### PROVIDED RECORDS
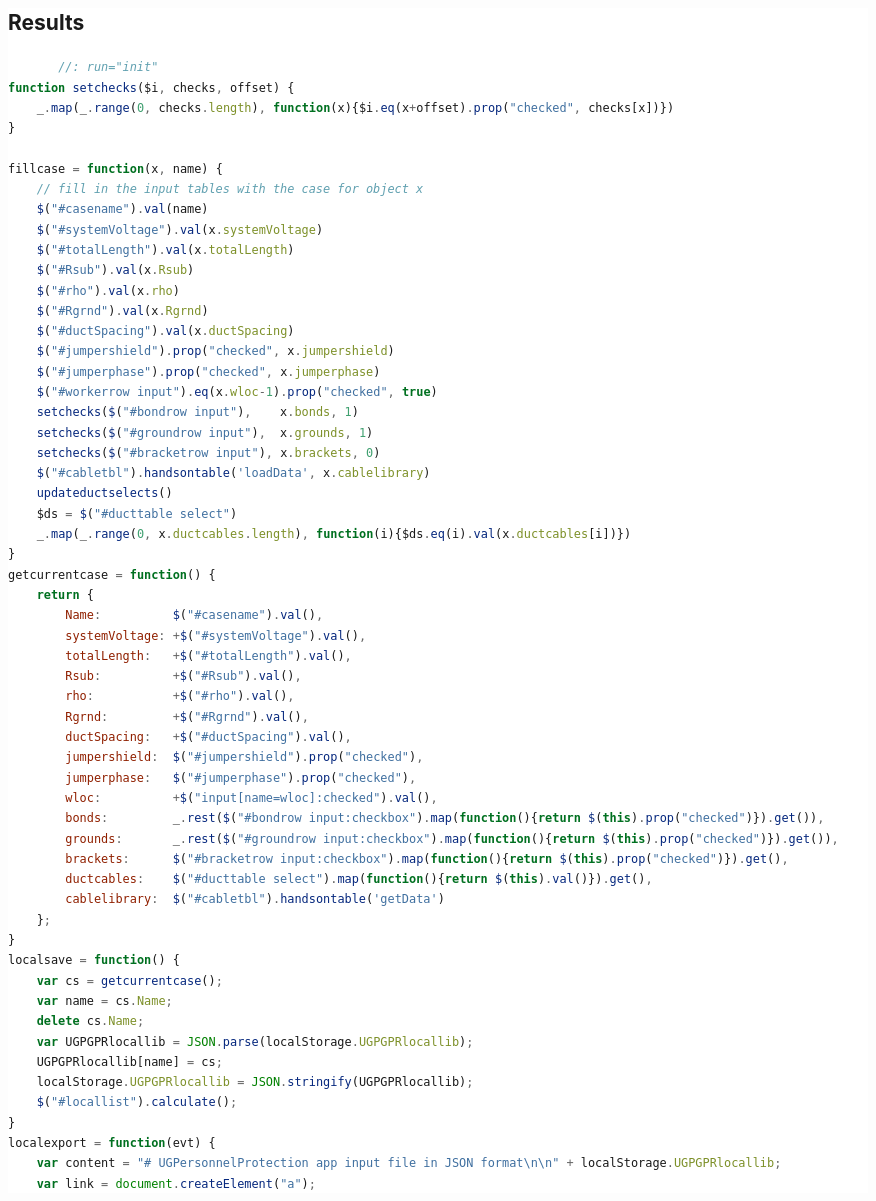 <h2>Results</h2>



```js
       //: run="init"
function setchecks($i, checks, offset) {
    _.map(_.range(0, checks.length), function(x){$i.eq(x+offset).prop("checked", checks[x])})
}

fillcase = function(x, name) {
    // fill in the input tables with the case for object x
    $("#casename").val(name)
    $("#systemVoltage").val(x.systemVoltage)
    $("#totalLength").val(x.totalLength)
    $("#Rsub").val(x.Rsub)
    $("#rho").val(x.rho)
    $("#Rgrnd").val(x.Rgrnd)
    $("#ductSpacing").val(x.ductSpacing)
    $("#jumpershield").prop("checked", x.jumpershield)
    $("#jumperphase").prop("checked", x.jumperphase)
    $("#workerrow input").eq(x.wloc-1).prop("checked", true)
    setchecks($("#bondrow input"),    x.bonds, 1)
    setchecks($("#groundrow input"),  x.grounds, 1)
    setchecks($("#bracketrow input"), x.brackets, 0)
    $("#cabletbl").handsontable('loadData', x.cablelibrary)
    updateductselects()
    $ds = $("#ducttable select")
    _.map(_.range(0, x.ductcables.length), function(i){$ds.eq(i).val(x.ductcables[i])})
}
getcurrentcase = function() {
    return {
        Name:          $("#casename").val(),
        systemVoltage: +$("#systemVoltage").val(),
        totalLength:   +$("#totalLength").val(),
        Rsub:          +$("#Rsub").val(),
        rho:           +$("#rho").val(),
        Rgrnd:         +$("#Rgrnd").val(),
        ductSpacing:   +$("#ductSpacing").val(),
        jumpershield:  $("#jumpershield").prop("checked"),
        jumperphase:   $("#jumperphase").prop("checked"),
        wloc:          +$("input[name=wloc]:checked").val(),
        bonds:         _.rest($("#bondrow input:checkbox").map(function(){return $(this).prop("checked")}).get()),
        grounds:       _.rest($("#groundrow input:checkbox").map(function(){return $(this).prop("checked")}).get()),
        brackets:      $("#bracketrow input:checkbox").map(function(){return $(this).prop("checked")}).get(),
        ductcables:    $("#ducttable select").map(function(){return $(this).val()}).get(),
        cablelibrary:  $("#cabletbl").handsontable('getData')
    };
}
localsave = function() {
    var cs = getcurrentcase();
    var name = cs.Name;
    delete cs.Name;
    var UGPGPRlocallib = JSON.parse(localStorage.UGPGPRlocallib);
    UGPGPRlocallib[name] = cs;
    localStorage.UGPGPRlocallib = JSON.stringify(UGPGPRlocallib);
    $("#locallist").calculate();
}
localexport = function(evt) {
    var content = "# UGPersonnelProtection app input file in JSON format\n\n" + localStorage.UGPGPRlocallib;
    var link = document.createElement("a");
```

### TASK INSTRUCTIONS
Which of the lines above carry the string "casename"? Pick them out and copy them.

### COMPLETED EXERCISE
    $("#casename").val(name)
        Name:          $("#casename").val(),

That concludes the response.